===== Data =====

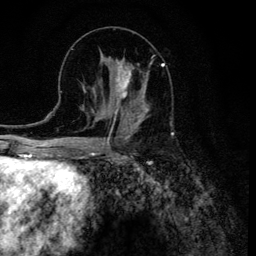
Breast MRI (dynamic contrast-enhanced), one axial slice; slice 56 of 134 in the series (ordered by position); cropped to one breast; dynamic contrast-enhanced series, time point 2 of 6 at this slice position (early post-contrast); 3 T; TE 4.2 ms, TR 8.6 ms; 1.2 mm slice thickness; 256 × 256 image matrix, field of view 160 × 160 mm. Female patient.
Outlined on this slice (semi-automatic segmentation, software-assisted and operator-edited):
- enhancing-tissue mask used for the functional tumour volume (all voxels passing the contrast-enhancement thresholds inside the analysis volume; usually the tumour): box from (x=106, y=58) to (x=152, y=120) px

=====

Set down the material exactly, every line of it, except for the pictures.

Breast MRI (dynamic contrast-enhanced), one axial slice; slice 56 of 134 in the series (ordered by position); cropped to one breast; dynamic contrast-enhanced series, time point 2 of 6 at this slice position (early post-contrast); 3 T; TE 4.2 ms, TR 8.6 ms; 1.2 mm slice thickness; 256 × 256 image matrix, field of view 160 × 160 mm. Female patient.
Outlined on this slice (semi-automatic segmentation, software-assisted and operator-edited):
- enhancing-tissue mask used for the functional tumour volume (all voxels passing the contrast-enhancement thresholds inside the analysis volume; usually the tumour): box from (x=106, y=58) to (x=152, y=120) px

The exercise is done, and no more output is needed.